Activity: Select and copy each line below that contains the string "Оставить". Case counts.

(Stored data entries)
====

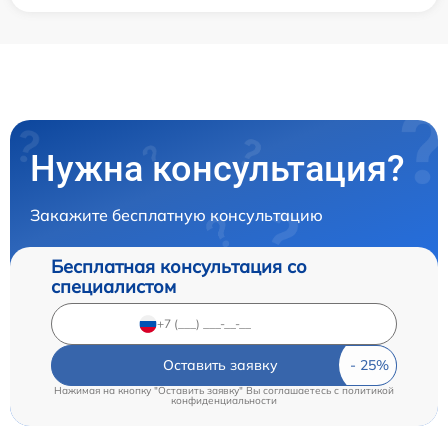
Нужна консультация?
Закажите бесплатную консультацию
Бесплатная консультация со
специалистом
Оставить заявку
Нажимая на кнопку "Оставить заявку" Вы соглашаетесь c
политикой
конфиденциальности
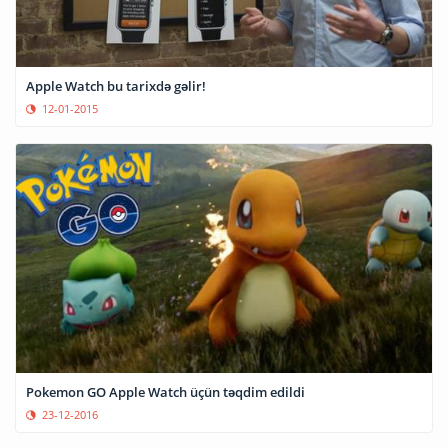
Apple Watch bu tarixdə gəlir!
12-01-2015
Pokemon GO Apple Watch üçün təqdim edildi
23-12-2016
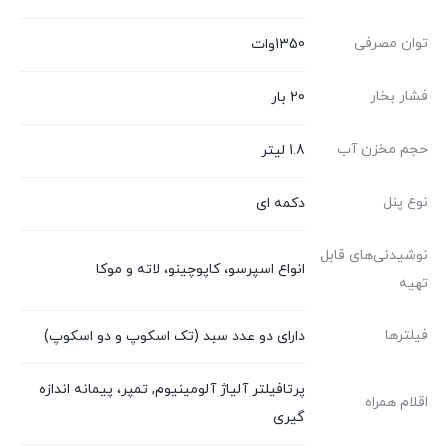
توان مصرفی
1350وات
فشار بخار
20 بار
حجم مخزن آب
1.8 لیتر
نوع پنل
دکمه ای
نوشیدنی‌های قابل
انواع اسپرسو، کاپوچینو، لاته و موکا
تهیه
فیلترها
دارای دو عدد سبد (تک اسکوپ و دو اسکوپ)
پرتافیلتر آلیاژ آلومینیوم, تمپر، پیمانه اندازه
اقلام همراه
گیری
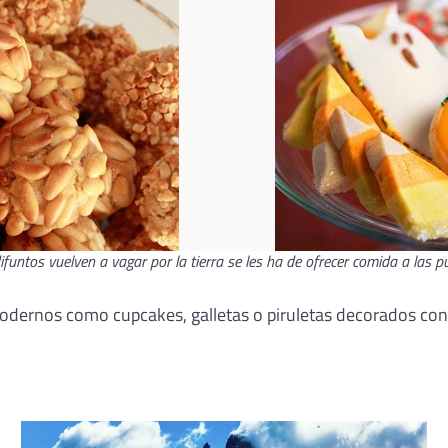
funtos vuelven a vagar por la tierra se les ha de ofrecer comida a las p
modernos como cupcakes, galletas o piruletas decorados co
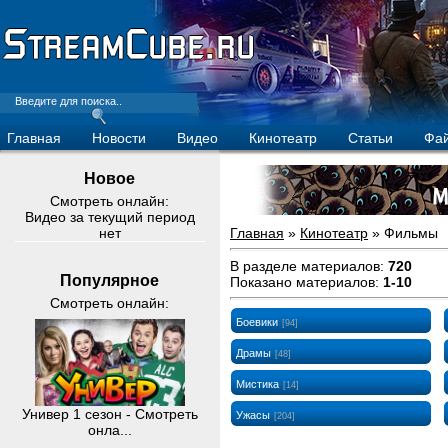
Главная
Новости
Видео
Кинотеатр
Статьи
Фа
Новое
Смотреть онлайн:
Видео за текущий период
нет
Главная
»
Кинотеатр
» Фильмы
В разделе материалов
:
720
Популярное
Показано материалов
:
1-10
Смотреть онлайн:
Боевики
[94]
Драмы
[48]
Мистика
[14]
Универ 1 сезон - Смотреть
Ужасы
[204]
онла...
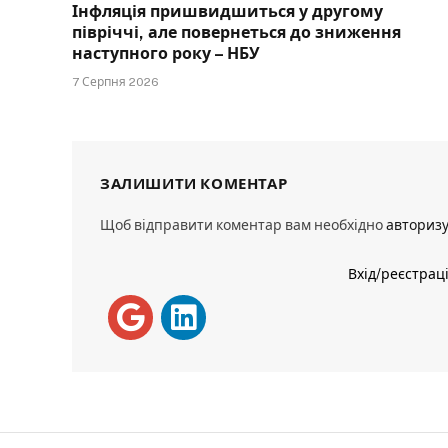
Інфляція пришвидшиться у другому
півріччі, але повернеться до зниження
наступного року – НБУ
7 Серпня 2026
ЗАЛИШИТИ КОМЕНТАР
Щоб відправити коментар вам необхідно
авториз
Вхід/реєстрац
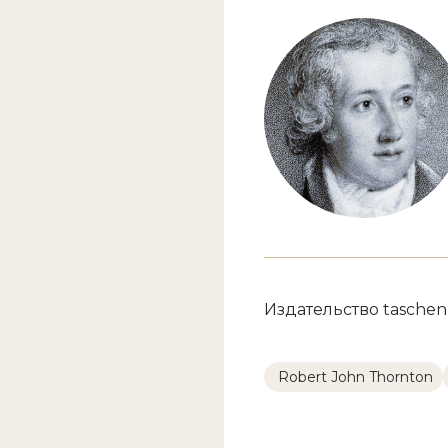
Издательство taschen
Robert John Thornton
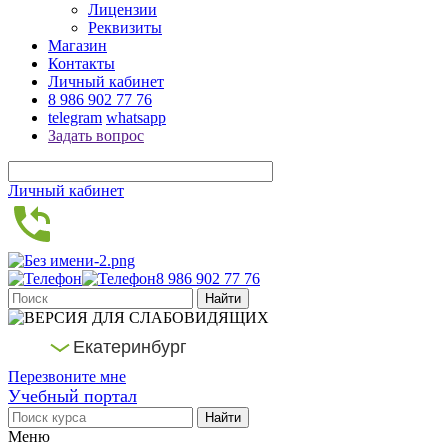
Лицензии
Реквизиты
Магазин
Контакты
Личный кабинет
8 986 902 77 76
telegram
whatsapp
Задать вопрос
Личный кабинет
8 986 902 77 76
Екатеринбург
Перезвоните мне
Учебный портал
Меню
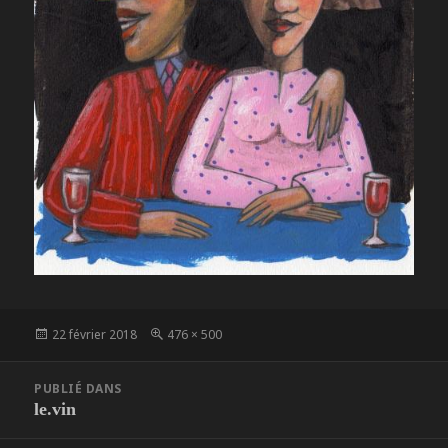
Publié
Taille
22 février 2018
476 × 500
le
réelle
Navigation
PUBLIÉ DANS
de
le.vin
l’article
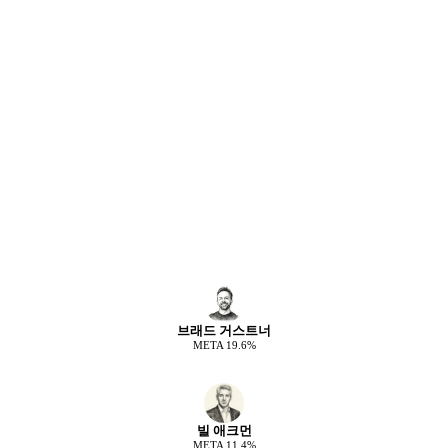
브래드 거스트너
META
19.6
%
빌 애크먼
META
11.4
%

====

Answer for the task:
Оставить заявку
Нажимая на кнопку "Оставить заявку" Вы соглашаетесь c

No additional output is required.